Holmes believed herself to be the next Steve Jobs and even took to dressing like the Apple founder. Her messianic beliefs and self-confidence were indeed infectious and allowed her to gain the trust of so many otherwise intelligent and diligent men and women. What also shouldn’t be underplayed is the effect of Holmes’ background though, her family connections allowed her to snowball endorsements and use them to gain the trust of others. This is how she both acquired her early capital funding and eventually assembled an incredibly star-studded board of directors such as former Secretary of States George Shultz and Henry Kissinger and former US general (and future Defence Secretary) Jim Mattis.

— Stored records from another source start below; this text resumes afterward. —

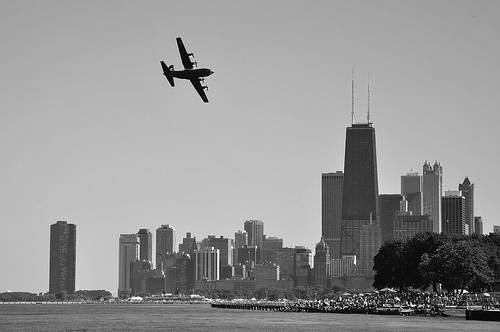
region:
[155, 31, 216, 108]
Plane flying in the air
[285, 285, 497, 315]
Crowd of people on shore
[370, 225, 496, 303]
Group of large trees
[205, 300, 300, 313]
Pier in the water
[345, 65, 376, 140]
Antennas on top of building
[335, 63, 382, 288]
Very tall building with antennas on top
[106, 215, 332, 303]
Series of tall buildings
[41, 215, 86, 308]
Individual building near water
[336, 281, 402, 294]
Umbrellas for the crowd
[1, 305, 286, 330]
Calm ocean water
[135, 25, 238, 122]
airplane with propellers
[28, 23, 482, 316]
airplane flying toward Chicago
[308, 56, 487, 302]
Tall Chicago buildings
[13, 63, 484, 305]
the Chicago skyline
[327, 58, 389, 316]
The Sears tower with two roof antennas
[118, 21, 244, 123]
plane with four propellers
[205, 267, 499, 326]
a crowd on a pier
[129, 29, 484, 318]
a crowd watching a plane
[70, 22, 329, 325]
a plane flying over water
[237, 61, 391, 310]
A building much taller than the surrounding buildings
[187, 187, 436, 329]
the buildings are visible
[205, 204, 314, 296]
the buildings are visible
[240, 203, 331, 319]
the buildings are visible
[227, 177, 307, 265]
the buildings are visible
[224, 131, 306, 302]
the buildings are visible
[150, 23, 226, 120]
the airplane in the air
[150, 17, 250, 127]
the airplane is flying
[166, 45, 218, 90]
the engine on plane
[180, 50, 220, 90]
the engine on the plane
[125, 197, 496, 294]
the buildings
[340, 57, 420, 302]
the tallest building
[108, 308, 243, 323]
the water is calm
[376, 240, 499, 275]
the trees with leaves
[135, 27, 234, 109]
Plane in the sky.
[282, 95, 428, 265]
Skyscrapers in the background.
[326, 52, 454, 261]
John Hancock tower in Chicago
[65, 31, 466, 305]
City with plane in the sky.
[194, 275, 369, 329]
People on the pier.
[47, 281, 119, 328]
Water in front of the buildings.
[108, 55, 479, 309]
Shorter building next to the tall building.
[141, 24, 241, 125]
Wings on the plane.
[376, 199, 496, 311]
Trees in front of the buildings.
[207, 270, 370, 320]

One crucial factor in Theranos’ “success”, or rather failure, depending on how you look at it, was that most of the board had military or diplomatic backgrounds. This meant they were unwilling to challenge Holmes on the technical aspects of the product and exercised highly limited oversight. There is surely a lesson here for the eagerness to have “outside perspectives” on corporate boards, while this may indeed be desirable it can’t come at the cost of relevant expertise. Likewise, the dissenters in the various deals Holmes made, Walgreens, Safeway, the deal she almost closed with the US military, tended to be the specialists in their field.
Bad Blood also casts light on the truly worrying culture of Silicon Valley, Carreyrou’s work would have been impossible to write without the cooperation of the employees who quit after witnessing such barefaced fraud, but what of the hundreds who kept on working there? Theranos were either testing the blood on commercial machines bought from Siemens or were carrying out incredibly inaccurate tests on their own and promising patients and doctors the data was reliable. Holmes’ deputy, boyfriend and now co-defendant on fraud charges, Ramesh “Sunny” Balwani was a laughably unpleasant character. He would monitor CCTV footage to see when employees left, he would fire them publicly without even giving them a chance to retrieve their personal effects, he lectured the staff on the need for extreme loyalty. Exactly why employees put up with such working conditions is hard to explain. Holmes and Sunny were incredibly paranoid and prevented staff in different teams from communicating with each other while monitoring all their actions tightly, they would even search employees bags when they left in case they had printed copies of email exchanges. This level of paranoia, coupled with Holmes’ messianic charisma, seems to be what convinced so many A-list investors to part with their money (why have such security if you don’t have a billion dollar product?_ and to give Theranos a scarcely credible valuation of $9 billion dollars in 2013 (of course fraudulent revenue figures also played a role, as Holmes’ indictment makes clear).
The book is a thrilling read and the brilliant, brave former employees who faced up to expensive, intimidating legal threats are the only ones who really come out of it with any credit and were it not for them, it’s entirely possible far more patients could have made decisions based on fraudulent test results, as well as millions more in venture capital money being wasted (which would’ve been the real tragedy).